EXERCISE INSTRUCTIONS:
(1) Answer these questions about the VDOT warehousing article:
(a) Which firm won the contract, and where is it based?
(b) Since what year have VDOT managers and analysts been assessing the problem?
(c) What does "dead inventory" mean?
(2) What made VDOT's old way of getting equipment repair parts inefficient, according to the VDOT warehousing article?
(3) What were all the results of the inefficiency in getting repair parts that the VDOT warehousing article names?
== SUPPLIED PASSAGE
Jan - Feb 2005

 >> Taking Care of Business

  >>  Best Practices 

 Volume 71, No. 1 

 

VDOT pilot with NAPA leads to a new contract with Virginia Beach firm

New era in warehousing and delivery services

 

Photo by Trevor Wrayton  

A Virginia-Beach firm, MANCON, was awarded a contract for storing and delivering parts and supplies for all of VDOT. A contract employee moves supplies in the Richmond District warehouse.  

VDOT runs on parts and supplies. Getting them more efficiently has been a goal for several years, and it is about to be achieved through a radical change in the department's warehousing and delivery program.

Problem: VDOT over the years has suffered from a lack of expertise in managing inventory, managers say. Keeping supplies or parts from becoming "dead inventory," or items that never move off the shelves, has been a perpetual problem.

Background: VDOT managers and analysts have been assessing the problem since 1995, focusing particularly on delivery of equipment repair parts. Technicians needing them often stopped work to order parts by phone. They also frequently drove to a store to pick them up. This inefficiency resulted in high costs for parts (purchased retail), lost time repairing vehicles in the shop, and slow-downs in getting vehicles back in service.
====
== EXCERPTED RECORDS
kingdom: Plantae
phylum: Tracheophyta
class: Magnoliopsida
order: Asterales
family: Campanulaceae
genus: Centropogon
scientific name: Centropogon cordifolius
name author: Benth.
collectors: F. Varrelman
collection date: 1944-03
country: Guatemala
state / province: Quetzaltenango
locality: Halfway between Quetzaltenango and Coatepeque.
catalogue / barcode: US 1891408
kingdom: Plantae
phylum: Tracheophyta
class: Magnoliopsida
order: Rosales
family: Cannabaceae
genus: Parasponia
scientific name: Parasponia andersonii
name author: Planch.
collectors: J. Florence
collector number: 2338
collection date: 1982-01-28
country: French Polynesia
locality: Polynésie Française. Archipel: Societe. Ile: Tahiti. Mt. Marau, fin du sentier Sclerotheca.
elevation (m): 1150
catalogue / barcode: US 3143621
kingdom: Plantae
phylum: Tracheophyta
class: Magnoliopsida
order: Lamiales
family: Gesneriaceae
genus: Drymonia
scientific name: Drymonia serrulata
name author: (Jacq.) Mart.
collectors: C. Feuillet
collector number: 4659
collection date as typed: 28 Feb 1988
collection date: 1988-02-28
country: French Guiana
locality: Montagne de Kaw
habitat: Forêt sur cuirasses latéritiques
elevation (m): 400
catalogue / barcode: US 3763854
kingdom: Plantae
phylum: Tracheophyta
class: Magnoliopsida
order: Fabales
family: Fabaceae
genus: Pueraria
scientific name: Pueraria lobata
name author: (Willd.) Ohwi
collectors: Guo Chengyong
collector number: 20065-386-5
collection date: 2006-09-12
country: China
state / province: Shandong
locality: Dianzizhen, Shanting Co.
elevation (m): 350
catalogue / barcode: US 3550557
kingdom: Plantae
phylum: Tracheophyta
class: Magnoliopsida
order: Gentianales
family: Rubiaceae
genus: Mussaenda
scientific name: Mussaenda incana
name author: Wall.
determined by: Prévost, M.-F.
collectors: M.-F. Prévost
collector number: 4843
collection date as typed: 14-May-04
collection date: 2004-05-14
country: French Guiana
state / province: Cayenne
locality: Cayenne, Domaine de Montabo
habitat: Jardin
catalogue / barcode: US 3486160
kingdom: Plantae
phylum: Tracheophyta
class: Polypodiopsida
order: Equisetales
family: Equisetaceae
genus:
====
ANSWERS PROVIDED:
(1)
(a) MANCON, a Virginia Beach firm.
(b) Since 1995.
(c) Items that never move off the shelves.

(2) Technicians who needed parts often had to stop work to order them by phone. They also frequently drove to a store to pick the parts up.

(3)
- High costs for parts, which were purchased retail
- Lost time repairing vehicles in the shop
- Slow-downs in getting vehicles back in service